Graduation Year


Document Type




Degree Name

MS in Public Health (M.S.P.H.)

Degree Granting Department

Public Health

Major Professor

Rene Salazar, Ph.D.

Co-Major Professor

Raymond Harbison, Ph.D.

Committee Member

Jeffrey H. Driver, Dr.P.H., D.A.B.T., M.T., C.L.S.


Chlorpyrifos, Organophosphorus, Secondary spray drift, SOFEA


Chlorpyrifos (CPF) is a popular organophosphorus insecticide that is heavily used in the agriculture industry as a means of pest control. Chlorpyrifos is known for its toxic effect to inhibit the enzyme acetylcholinesterase (ACHE) in humans and is widely used in areas of California where the site of application is close to occupied areas, such that exposures to residents and bystanders can occur due to secondary drift. Secondary drift refers to the volatilization of a pesticide from the surface to which it was applied (e.g. soil or plant foliage) and subsequent off-site movement in ambient air. Secondary drift is different from spray drift, which occurs during and very shortly after application. The goal of this thesis is to evaluate existing measurements of secondary drift from ambient air measurements of CPF available from California’s Air Monitoring Network (AMN), in comparison to predictions using a state-of-the-art dispersion model.
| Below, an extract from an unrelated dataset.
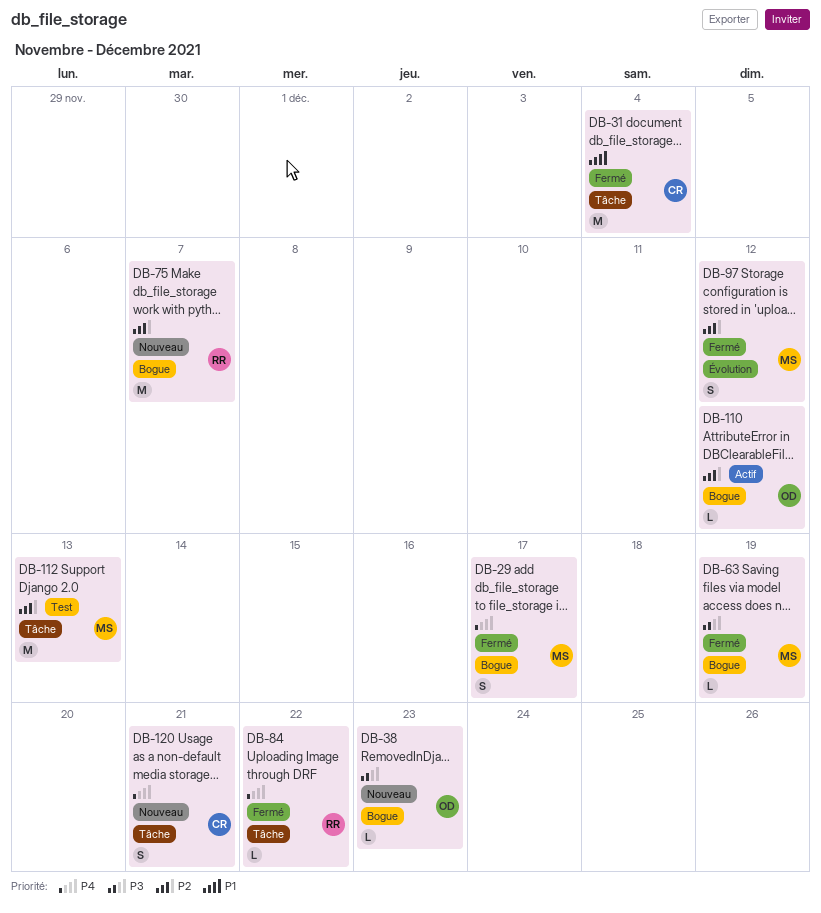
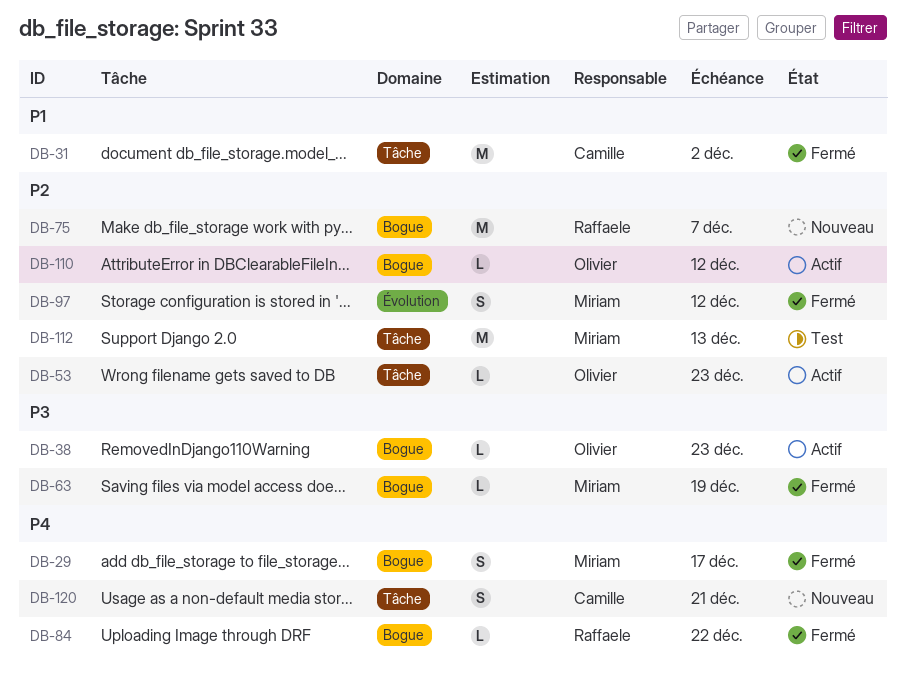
DB-31, due: Dec 4 -> Dec 2
DB-38, status: Nouveau -> Actif
DB-53: none -> present
DB-84, label: Tâche -> Bogue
Pesticide use data were obtained from the California Department of Pesticide Regulation (CDPR) website and was compiled to form scenarios to be modeled and compared against measurements taken throughout the year. Probability distributions for the measured and predicted CPF concentrations resulted in correlations ranging from 3% to 91% depending on the year and modeled scenario. Overall the model overpredicted air concentrations for the modeled scenarios, providing conservative values for risk assessment purposes.